Somewhere in the avalanche of words tumbling out of his mouth, Spencer mentions his neurotype. Upon hearing this, Gideon barely blinks, nods, and moves his queen.


“Check.”


Spencer stops talking abruptly. He squints at the chessboard, trying to figure out where he let his opponent gain the upper hand. He can’t see it now, but he’s confident he will later.


He sighs. “How long have you been playing this game, Gideon?” Spencer asks, moving one of his pieces out of the way of Gideon’s last remaining knight. It’s a strange move to make, but he hopes it will at least buy him time. There’s no way out of this one.


“Checkmate,” Gideon replies, snatching Spencer’s pieces off the board. He lines them all up from largest to smallest and smiles down at them. Then he locks eyes with Spencer and raises his eyebrows, as if saying, Look what I accomplished, while you only took four of my pieces. Spencer laughs.

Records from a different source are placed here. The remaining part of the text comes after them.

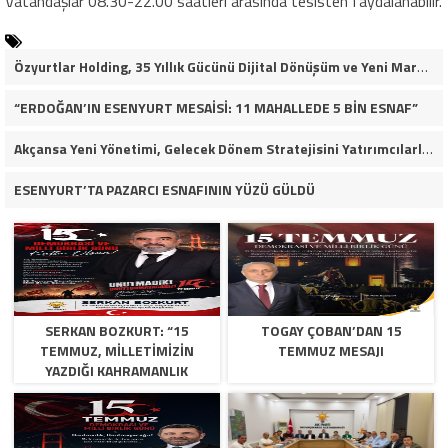
Vatandaşlar 08.30-22.00 saatleri arasında tesisten faydalanabilir.
Özyurtlar Holding, 35 Yıllık Gücünü Dijital Dönüşüm ve Yeni Marka Stratejisiyle Geleceğe Taşıyor
“ERDOĞAN’IN ESENYURT MESAİSİ: 11 MAHALLEDE 5 BİN ESNAF”
Akçansa Yeni Yönetimi, Gelecek Dönem Stratejisini Yatırımcılarla Paylaştı
ESENYURT’TA PAZARCI ESNAFININ YÜZÜ GÜLDÜ
SERKAN BOZKURT: “15
TOGAY ÇOBAN’DAN 15
TEMMUZ, MILLETIMIZIN
TEMMUZ MESAJI
YAZDIĞI KAHRAMANLIK
DESTANIDIR”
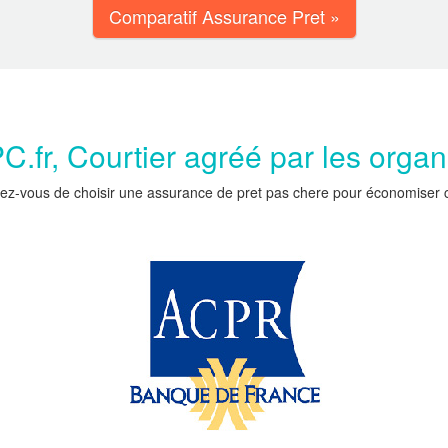
Comparatif Assurance Pret »
.fr, Courtier agréé par les orga
ez-vous de choisir une assurance de pret pas chere pour économiser car 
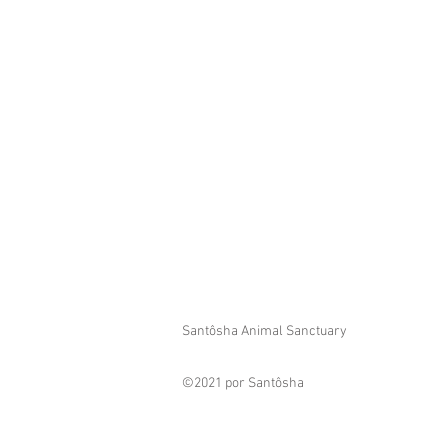
Santôsha Animal Sanctuary
©2021 por Santôsha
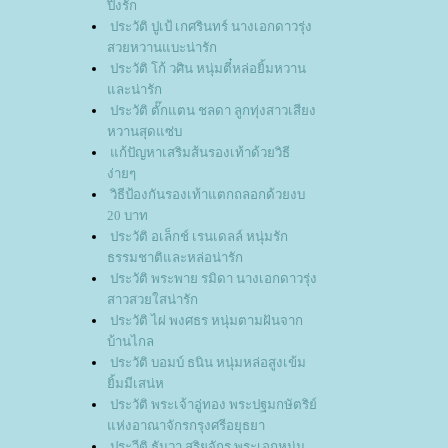
ปิ้งรัก
ประวัติ ปูเป้ เกศรินทร์ นางเอกดาวรุ่ง
สวยหวานแบะน่ารัก
ประวัติ โก้ วศิน หนุ่มตี๋หล่อยิ้มหวาน
ละน่ารัก
ประวัติ ตั๊กแตน ชลดา ลูกทุ่งสาวเสียง
หวานสุดแซ่บ
ก้ปัญหาเสริมส้นรองเท้าด้วยวิธี
ง่ายๆ
วิธีป้องกันรองเท้าแตกถลอกด้วยงบ
20 บาท
ประวัติ อเล็กช์ เรนเดลล์ หนุ่มรัก
ธรรมชาติและหล่อน่ารัก
ประวัติ พระพาย รมิดา นางเอกดาวรุ่ง
สาวสวยใสน่ารัก
ประวัติ ไผ่ พงศธร หนุ่มตามฝันจาก
บ้านไกล
ประวัติ บอมบ์ ธนิน หนุ่มหล่อสูงเข้ม
ิ้มมีเสน่ห
ประวัติ พระเจ้าอู่ทอง พระปฐมกษัตริย์
ห่งอาณาจักรกรุงศรีอยุธยา
ประวีติ ธันวา สุริยจักร พระเอกหนุ่ม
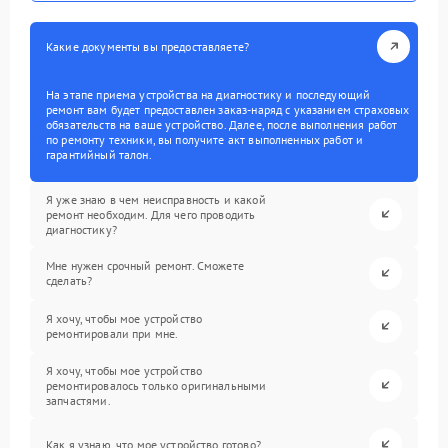
Какие документы вы предоставляете?
На этапе приема устройства на диагностику и последующий
ремонт вам будет предоставлен заказ-наряд с указанием страховых
обязательств на ваше устройство. Далее, после выполнения работ
по ремонту техники, вы получите акт выполненных работ и
гарантийный талон.
Я уже знаю в чем неисправность и какой
ремонт необходим. Для чего проводить
диагностику?
Мне нужен срочный ремонт. Сможете
сделать?
Я хочу, чтобы мое устройство
ремонтировали при мне.
Я хочу, чтобы мое устройство
ремонтировалось только оригинальными
запчастями.
Как я узнаю, что мое устройство готово?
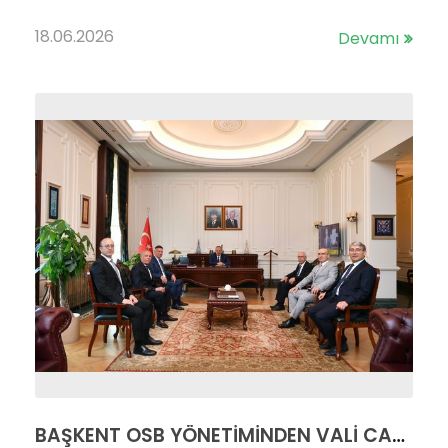
18.06.2026
Devamı
BAŞKENT OSB YÖNETİMİNDEN VALİ CANBOLAT'A ZİYARET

“Statistically speaking, I’m going to beat you eventually. After a certain number of games, I’ll learn your strategies and be able to react differently.”

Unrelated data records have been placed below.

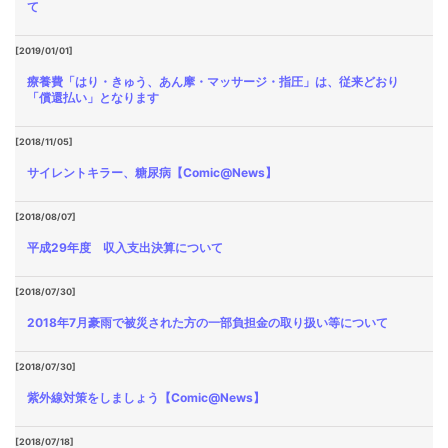
て
[2019/01/01]
療養費「はり・きゅう、あん摩・マッサージ・指圧」は、従来どおり
「償還払い」となります
[2018/11/05]
サイレントキラー、糖尿病【Comic@News】
[2018/08/07]
平成29年度 収入支出決算について
[2018/07/30]
2018年7月豪雨で被災された方の一部負担金の取り扱い等について
[2018/07/30]
紫外線対策をしましょう【Comic@News】
[2018/07/18]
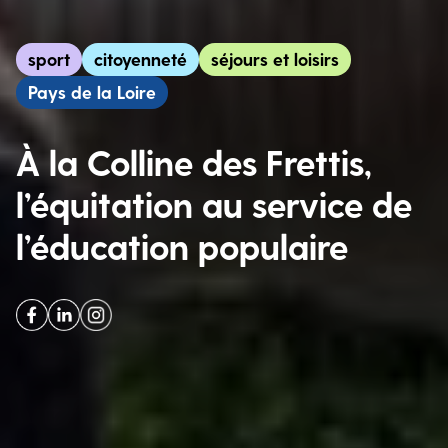
sport
citoyenneté
séjours et loisirs
Pays de la Loire
À la Colline des Frettis,
l’équitation au service de
l’éducation populaire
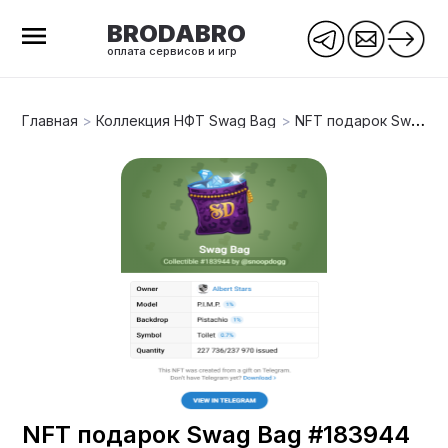
BRODABRO
оплата сервисов и игр
Главная
>
Коллекция НФТ Swag Bag
>
NFT подарок Swag Bag #183944
NFT подарок Swag Bag #183944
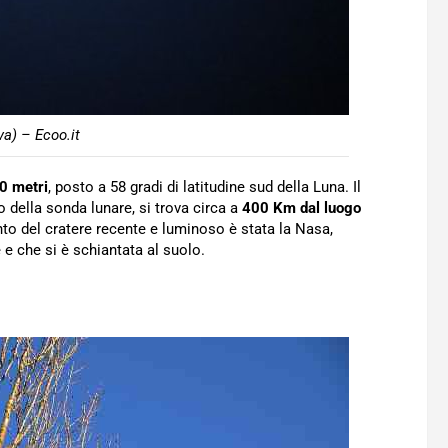
a) – Ecoo.it
10 metri
, posto a 58 gradi di latitudine sud della Luna. Il
o della sonda lunare, si trova circa a
400 Km dal luogo
ento del cratere recente e luminoso è stata la Nasa,
 e che si è schiantata al suolo.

Gideon’s eyebrows rise even higher. “But I’ll also be picking up on your strategies, Reid. Think about that.”


Spencer does think about that. He doesn’t spend much time on it, though, because his question remains unanswered. “How long have you played this?” he asks.

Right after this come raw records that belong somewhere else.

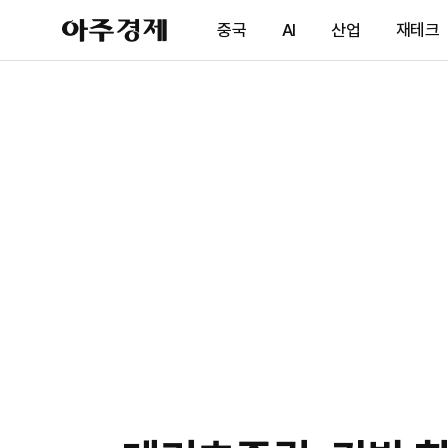
아
중국
AI
산업
재테크
주
경
제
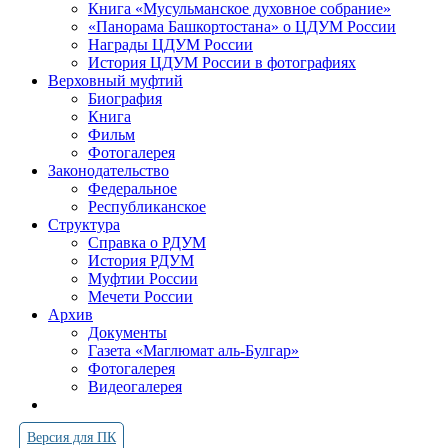
Книга «Мусульманское духовное собрание»
«Панорама Башкортостана» о ЦДУМ России
Награды ЦДУМ России
История ЦДУМ России в фотографиях
Верховный муфтий
Биография
Книга
Фильм
Фотогалерея
Законодательство
Федеральное
Республиканское
Структура
Справка о РДУМ
История РДУМ
Муфтии России
Мечети России
Архив
Документы
Газета «Маглюмат аль-Булгар»
Фотогалерея
Видеогалерея
Версия для ПК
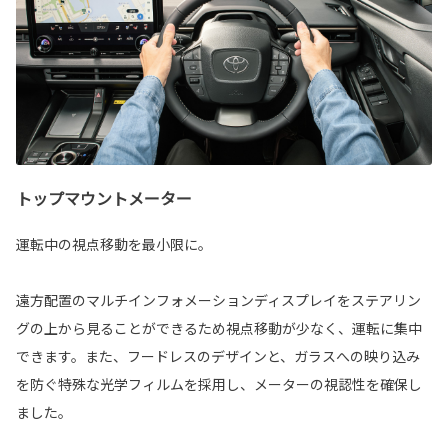
トップマウントメーター
運転中の視点移動を最小限に。
遠方配置のマルチインフォメーションディスプレイをステアリン
グの上から見ることができるため視点移動が少なく、運転に集中
できます。また、フードレスのデザインと、ガラスへの映り込み
を防ぐ特殊な光学フィルムを採用し、メーターの視認性を確保し
ました。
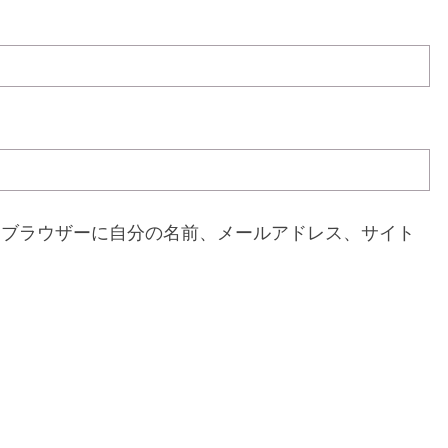
めブラウザーに自分の名前、メールアドレス、サイト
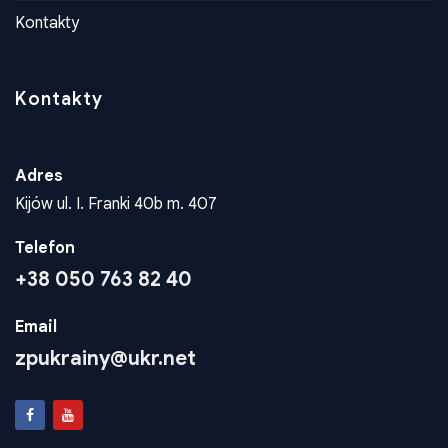
Konta dla wplat
Kontakty
Kontakty
Adres
Kijów ul. I. Franki 40b m. 407
Telefon
+38 050 763 82 40
Email
zpukrainy@ukr.net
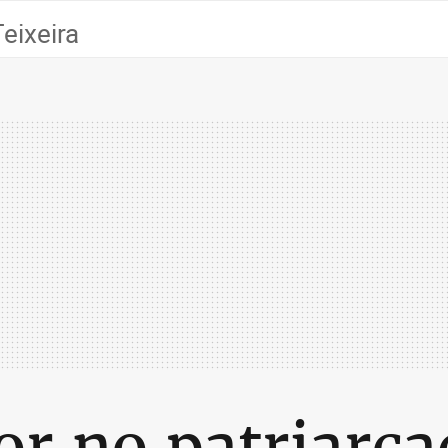
Teixeira
r no patriarca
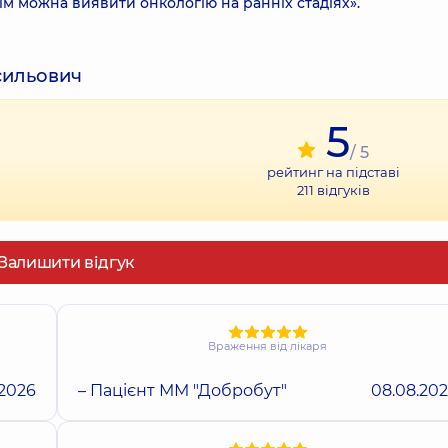
м можна виявити онкологію на ранніх стадіях».
асильович
5
/ 5
рейтинг на підставі
211
відгуків
Залишити відгук
Враження від лікаря
.2026
– Пацієнт ММ "Добробут"
08.08.20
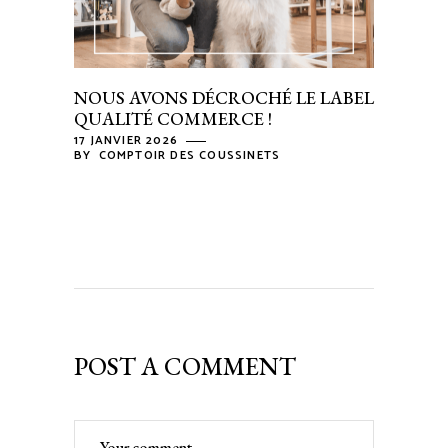
NOUS AVONS DÉCROCHÉ LE LABEL
QUALITÉ COMMERCE !
17 JANVIER 2026
BY
COMPTOIR DES COUSSINETS
POST A COMMENT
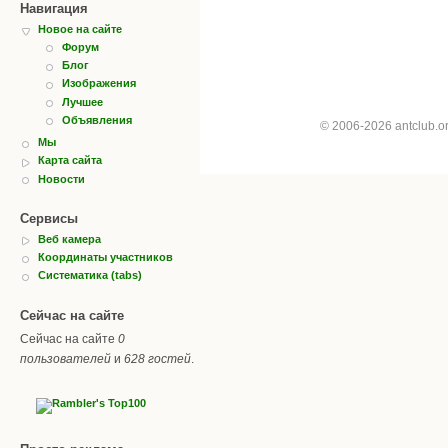
Навигация
Новое на сайте
Форум
Блог
Изображения
Лучшее
Объявления
© 2006-2026 antclub.
Мы
Карта сайта
Новости
Сервисы
Веб камера
Координаты участников
Систематика (tabs)
Сейчас на сайте
Сейчас на сайте
0
пользователей
и
628 гостей
.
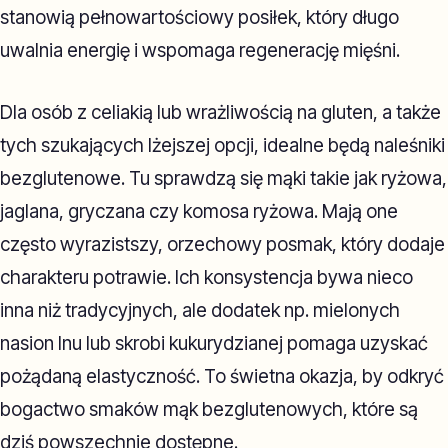
stanowią pełnowartościowy posiłek, który długo
uwalnia energię i wspomaga regenerację mięśni.
Dla osób z celiakią lub wrażliwością na gluten, a także
tych szukających lżejszej opcji, idealne będą naleśniki
bezglutenowe. Tu sprawdzą się mąki takie jak ryżowa,
jaglana, gryczana czy komosa ryżowa. Mają one
często wyrazistszy, orzechowy posmak, który dodaje
charakteru potrawie. Ich konsystencja bywa nieco
inna niż tradycyjnych, ale dodatek np. mielonych
nasion lnu lub skrobi kukurydzianej pomaga uzyskać
pożądaną elastyczność. To świetna okazja, by odkryć
bogactwo smaków mąk bezglutenowych, które są
dziś powszechnie dostępne.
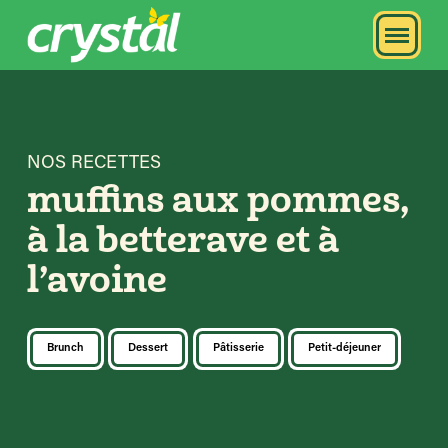
NOS RECETTES
muffins aux pommes,
à la betterave et à
l’avoine
Brunch
Dessert
Pâtisserie
Petit-déjeuner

“Oh,” Gideon shrugs, blowing air out of the side of his mouth as he thinks, “about fifty years, give or take. I learned when I was a kid. Been a hobby of mine ever since.”


Spencer recalls his own childhood hobbies: reading, and reading in other languages. Hyperlexia is to blame for that. Hyperlexia, combined with autism that gave him a special interest in words and a brain capable of processing twenty thousand words per minute, was basically designed to give him a lifelong love of reading.


“Rematch?”


Gideon said something. Spencer shakes his head briefly to clear it, but even after doing that he can’t remember what was said.


“Sorry, what was that?”


Gideon smiles. “Rematch? Or do you want to stick your nose in one of those Russian books for the next hour?” he asks. Spencer smiles back at the other man and considers the two options he’s been offered. He can either play again, or he can call it a night and crack open his Russian copy of Anna Karenina. Gideon sounds like he’d be okay with either course of action.


“Let’s go again,” Spencer decides. He begins setting up his pieces on the board, and after a moment Gideon does the same. Their game proceeds normally for a while, but something feels wrong. Spencer can’t tell for sure, but Gideon seems preoccupied, like not all of his attention is focused on the chess match.


“What are you thinking about?”


Gideon doesn’t answer right away, which is fine. Spencer is used to the pauses the other man takes to gather his thoughts and assemble them into words that make sense. He knows that Gideon doesn’t really think in words, so translating from the language of his thoughts to the language of his mouth is hard. Spencer is the opposite. He only thinks in words, and his thoughts are more like lines of text flowing across his mental eye than sounds he hears in his head. Maybe he talks so much because there’s usually no conversion to be made from thought to speech.


Gideon finally speaks. "I’m thinking about you, Reid."


“What about me?” Spencer replies. He tries to stay calm, but his stomach is full of dread. What if Gideon isn’t okay with one of his agents being autistic? Is he doubting Spencer’s field abilities? Is he considering asking Spencer to transfer? “Are you thinking about the fact that I have autism?” Spencer asks, desperately trying to fill the silence that has suddenly grown between them. He’s trying to stop himself from imagining all the horrible possible outcomes of the turn this conversation has taken.


We have autism.”


Oh.


And then, a few moments later, Duh.


“Thank you for telling me,” Spencer says. He knows that reply is woefully inadequate, totally underselling the emotions he feels, but it’s the best he can manage. Spencer smiles at Gideon, and his hands begin to bounce up and down on his thighs. That’s a stim, that’s an autistic thing, and he can do it around Gideon now because Gideon knows. He knows because he’s autistic too.